Israelis develop hummus beer, of course

In the quintessentially Jewish Adam Sandler movie, You Don’t Mess with the Zohan, the actor pokes fun at Israelis’ acute affinity for the chickpea spread known as hummus, with characters using it as toothpaste, hair products, and even as a fire extinguisher.

While Sandler is obviously messing around, he does make a valid point re: the popularity of hummus in the Holy Land. Case in point: an Israeli sociologist with a fondness for beer but an allergy to gluten, has come up with his own brew, developed with chickpeas, dates and buckwheat.

Appropriately, it’s being referred to as “hummus beer.”

“It’s a very Middle Eastern food,” Bryan Meadan said of his gluten-free beer, reports AFP. “Local beer with local products.”

While chickpeas are normally used to create hummus and falafel, Meadan believes that it also has great potential as the foundation for a craft beer. The 52-year-old has long enjoyed micro-brewing in his own home, and has now expanded his operation into a small gluten-free brewery in the northern Israeli region of Karmiel.

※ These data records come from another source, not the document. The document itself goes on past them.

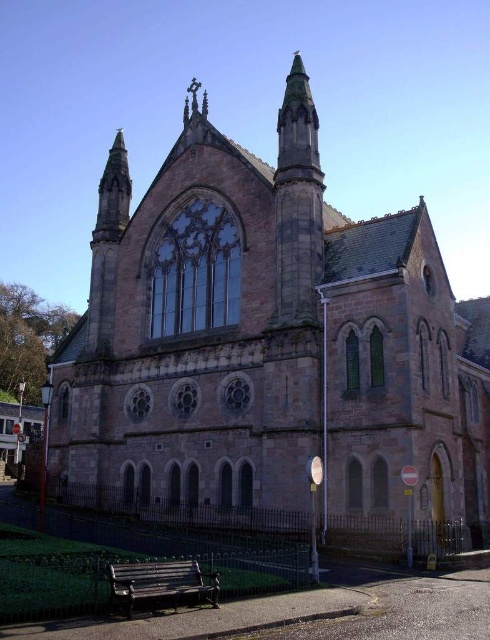
The width and height of the screenshot is (490, 640). What do you see at coordinates (297, 131) in the screenshot?
I see `green stone spire at upper center` at bounding box center [297, 131].

Consider the image. Can you confirm if green stone spire at upper center is positioned to the left of metallic green bench at lower center?

Incorrect, green stone spire at upper center is not on the left side of metallic green bench at lower center.

Is point (290, 140) positioned after point (192, 580)?

That is True.

Image resolution: width=490 pixels, height=640 pixels. Find the location of `green stone spire at upper center`. green stone spire at upper center is located at coordinates (297, 131).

While most beer aficionados will think of Goldstar and Maccabee when it comes to Israeli brews, craft beer has become quite the trend in metropolitan cities like Tel Aviv, just as it has in cities like New York and Toronto.

Considering that Tel Aviv’s Florentine borough was named the ‘second most hipster neighbourhood in the world’, it really shouldn’t be all that surprising. Hipsters do love craft beer, after all.

As the AFP notes, David Cohen, an American-Israeli who made aliyah a dozen years ago, also provides the region with microbrews. His special ingredient, however, is date honey.

Currently, Meaden’s craft beer will only be available in Israel. However, given the popularity of hummus in the United States and Canada, with Sabra being named an official dip of the NFL, and with hummus sales in the U.S. up from US$16 million in 2006 to US$800 million in 2012, it seems that there will likely be a demand for hummus beer as well, and soon.

If it does arrive in the Unites States, let’s just hope they bring it to Canada, too.